El informe divulgado esta semana, que recoge las observaciones y recomendaciones formuladas por la Comisión Interamericana de Derechos Humanos tras su visita de trabajo a Colombia, al fragor del llamado “paro nacional” -que fue eso y otras cosas, y cada vez más estas y menos aquello-, no debería haber sorprendido a nadie.
Entre otras razones, porque dice cosas que la CIDH ya ha señalado anteriormente. Pero, también, porque el enfoque y énfasis que pone en ciertas cuestiones, mientras elude otras, es el que corresponde a la naturaleza de la Comisión y, más en general, a la de cualquier órgano o agencia de derechos humanos. A fin de cuentas, estos existen para monitorear, verificar, investigar y calificar la conducta de los Estados y sus agentes, sus acciones y omisiones, a la luz del derecho internacional de los derechos humanos. Por regla general no les corresponde pronunciarse sobre la conducta de los particulares, por atroz e infame, criminal y lesiva que sea de los derechos y libertades de otros particulares. Para eso están, en primer lugar, las competencias propias de las autoridades nacionales, el derecho penal y la jurisdicción interna de los Estados; y, si fuera el caso, el derecho penal internacional -que es harina de otro costal-.
Desde el más estricto punto de vista jurídico, sólo los Estados “pueden” violar o poner en riesgo los derechos humanos, en tanto sobre ellos recaen, de manera directa e inmediata, las obligaciones derivadas del derecho internacional de los derechos humanos.
Y, además, porque la CIDH se debe a su galería, de la que deriva su pretensión de legitimidad.
Como sea, el informe de marras acabó suscitando el previsible debate entre dos polos opuestos cuyas lógicas reflejan dos posiciones que, a la postre, son igualmente engañosas y nocivas.
Por un lado, se oyeron las voces de los fetichistas del derecho internacional (de los derechos humanos). Para ellos, el derecho internacional es, en sí mismo y por defecto, más perfecto y moralmente superior que el derecho nacional; y quienes lo invocan, oráculos sobrenaturales.

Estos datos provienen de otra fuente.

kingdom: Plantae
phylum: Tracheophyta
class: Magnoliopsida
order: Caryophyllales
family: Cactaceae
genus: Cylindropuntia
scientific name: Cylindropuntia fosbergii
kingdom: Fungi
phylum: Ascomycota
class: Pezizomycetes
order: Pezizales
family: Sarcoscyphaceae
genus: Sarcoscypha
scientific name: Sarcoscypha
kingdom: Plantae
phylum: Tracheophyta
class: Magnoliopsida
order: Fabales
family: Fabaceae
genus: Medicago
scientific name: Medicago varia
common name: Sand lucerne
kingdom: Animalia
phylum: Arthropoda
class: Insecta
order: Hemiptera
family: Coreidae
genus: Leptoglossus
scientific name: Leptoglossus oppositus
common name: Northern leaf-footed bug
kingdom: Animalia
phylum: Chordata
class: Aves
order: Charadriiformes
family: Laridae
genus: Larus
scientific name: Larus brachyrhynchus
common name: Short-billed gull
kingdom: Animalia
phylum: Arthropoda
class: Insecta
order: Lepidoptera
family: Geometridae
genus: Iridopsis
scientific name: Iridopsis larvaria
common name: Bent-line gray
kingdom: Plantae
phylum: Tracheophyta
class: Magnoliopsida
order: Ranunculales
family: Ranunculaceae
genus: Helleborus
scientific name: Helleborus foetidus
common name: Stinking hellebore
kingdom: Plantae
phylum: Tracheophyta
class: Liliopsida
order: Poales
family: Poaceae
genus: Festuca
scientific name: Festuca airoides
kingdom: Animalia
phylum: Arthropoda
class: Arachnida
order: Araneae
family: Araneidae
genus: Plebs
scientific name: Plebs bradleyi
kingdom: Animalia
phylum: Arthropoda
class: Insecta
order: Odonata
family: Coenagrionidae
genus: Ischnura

Para ellos, las observaciones de la CIDH son verdades reveladas; sus interpretaciones jurídicas, dogmas infalibles; su doctrina, ortodoxia incuestionable; sus recomendaciones, mandatos imperativos que hay que acatar so pena de incurrir en contumacia.
Por el otro, hablaron los anatematizadores. Los detractores de oficio del sistema interamericano de derechos humanos. Los conspiranoicos, cuyo temor al diablo acaba confiriéndole más poder que al mismo Dios (de lo cual el diablo, sin titubear, se aprovecha). Los que condenan a la CIDH por ser lo que es y no otra cosa, con lo cual pierden la oportunidad de apuntar a dónde debería apuntarse.
Ambas posiciones no son más que distracciones. El fetichismo no resuelve nada. El anatema tampoco. Lo que vivió el país -y aún vive y vivirá- por cuenta del “paro nacional” y sus secuelas es de tal entidad, y plantea preguntas tan importantes sobre el ejercicio legítimo de la autoridad y la práctica responsable de la ciudadanía, que amerita un debate muy distinto.